15 juin 2020

Protéger les arbres, autonomiser les femmes, assurer des revenus – idées pour une belle histoire autour du karité

by Houria Djoudi / in Tribune libre

Nourrisseur. Guérisseur. Protecteur.

Ce sont autant de mots communément utilisés pour décrire un arbre, un arbre si particulier en Afrique de l'Ouest qu'il est au centre des plus importants rituels de la vie. Lorsqu'une femme met un enfant au monde, elle le recouvre de beurre fabriqué à partir du karité pour protéger sa peau délicate du soleil brûlant. Au moment de ses noces, la mariée apporte du beurre de karité pour montrer qu'elle est en mesure de pourvoir aux besoins de son nouveau foyer. Lorsque quelqu'un meure, la dépouille est souvent ointe de karité avant d'être enterrée.

L'arbre à beurre est associé aux femmes; traditionnellement, les graines et le beurre sont même appelés "l'or des femmes". Les femmes ramassent les noix de karité, cuisent les noix produisent le beurre et le vendent au marché. Dans un monde où les droits des femmes à avoir accès aux ressources et à les contrôler sont complexes – et rares – les pratiques coutumières autour de cet arbre sont extraordinaires.

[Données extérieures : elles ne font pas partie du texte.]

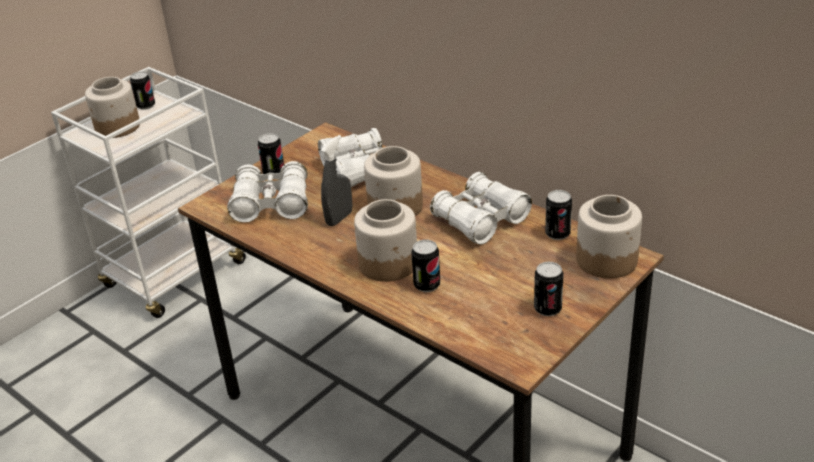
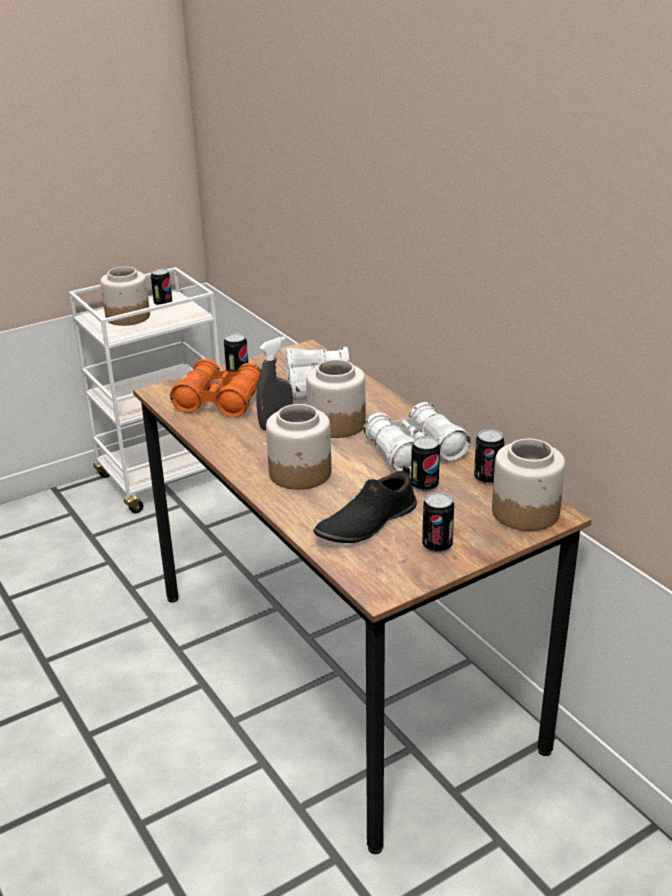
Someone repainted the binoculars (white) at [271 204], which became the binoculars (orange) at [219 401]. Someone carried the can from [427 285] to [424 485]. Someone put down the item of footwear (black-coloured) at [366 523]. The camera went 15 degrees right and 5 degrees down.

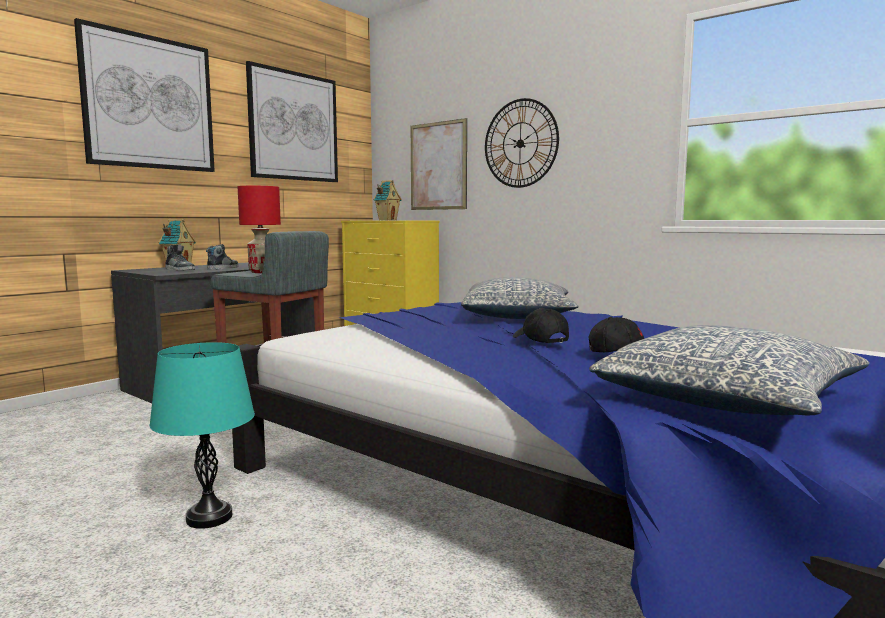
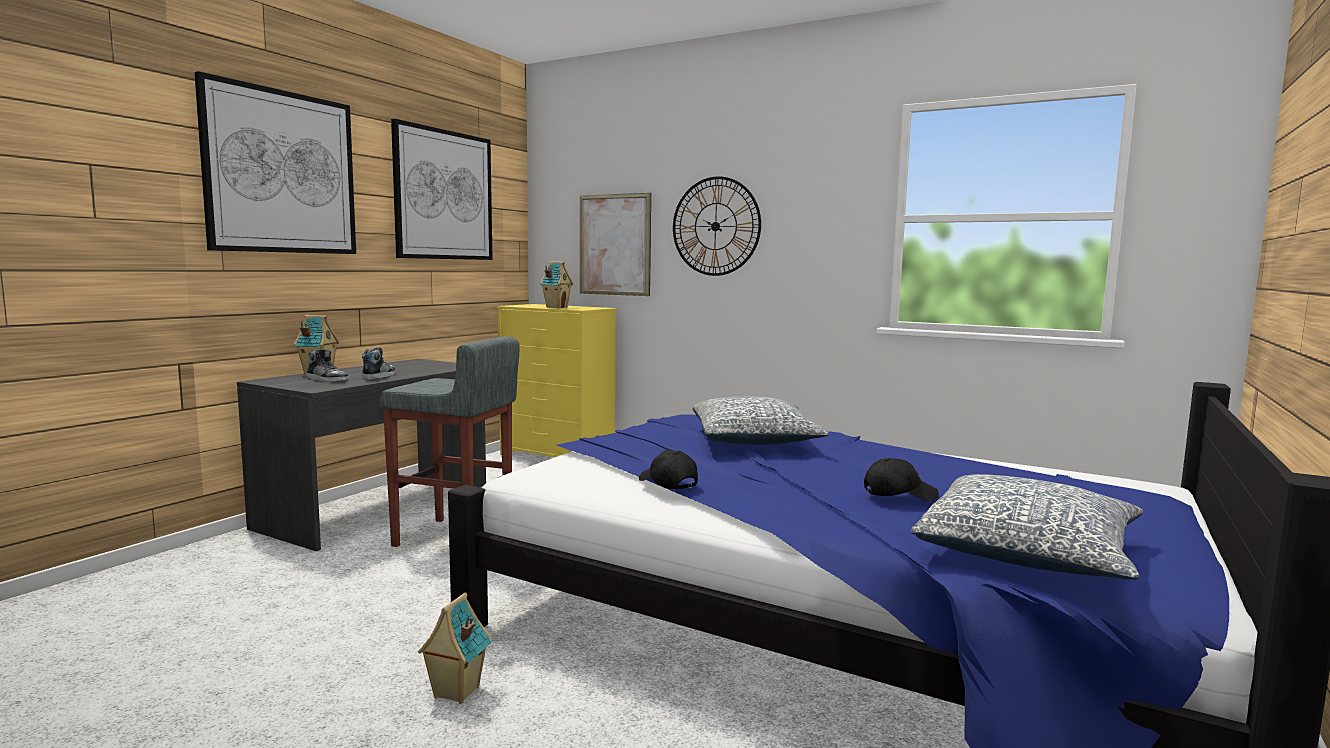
Someone took away the lamp for a table (red-coloured) at [262 272]. Someone carried the cap (black-coloured) from [539 340] to [667 483]. Someone swapped the lamp for a table (turquoise-coloured) at [209 517] for the toy house at [455 693]. The camera went 10 degrees left and 0 degrees up.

De nos jours, le karité est un produit très prisé. Désormais, le beurre de karité quitte les mains des femmes d'Afrique de l'Ouest pour traverser les pays et les continents, transformé et conditionné en articles allant du chocolat aux crèmes pour le visage. Or, ces femmes ne tirent pas suffisamment profit de la nouvelle commercialisation du karité sur le marché mondial. Bien que les exportations soient en plein essor et la demande en hausse, les bénéfices ne parviennent pas aux 16 millions de femmes ressortissantes de 21 pays africains qui vivent et travaillent au contact du karité.

Équilibrer les bénéfices 

Étant donné que les hommes gèrent généralement de nombreuses autres sources de revenus, le karité fait partie des rares moyens dont disposent les femmes pour asseoir leur autonomie financière, dans la mesure où elles contrôlent souvent les revenus qu'elles tirent du karité.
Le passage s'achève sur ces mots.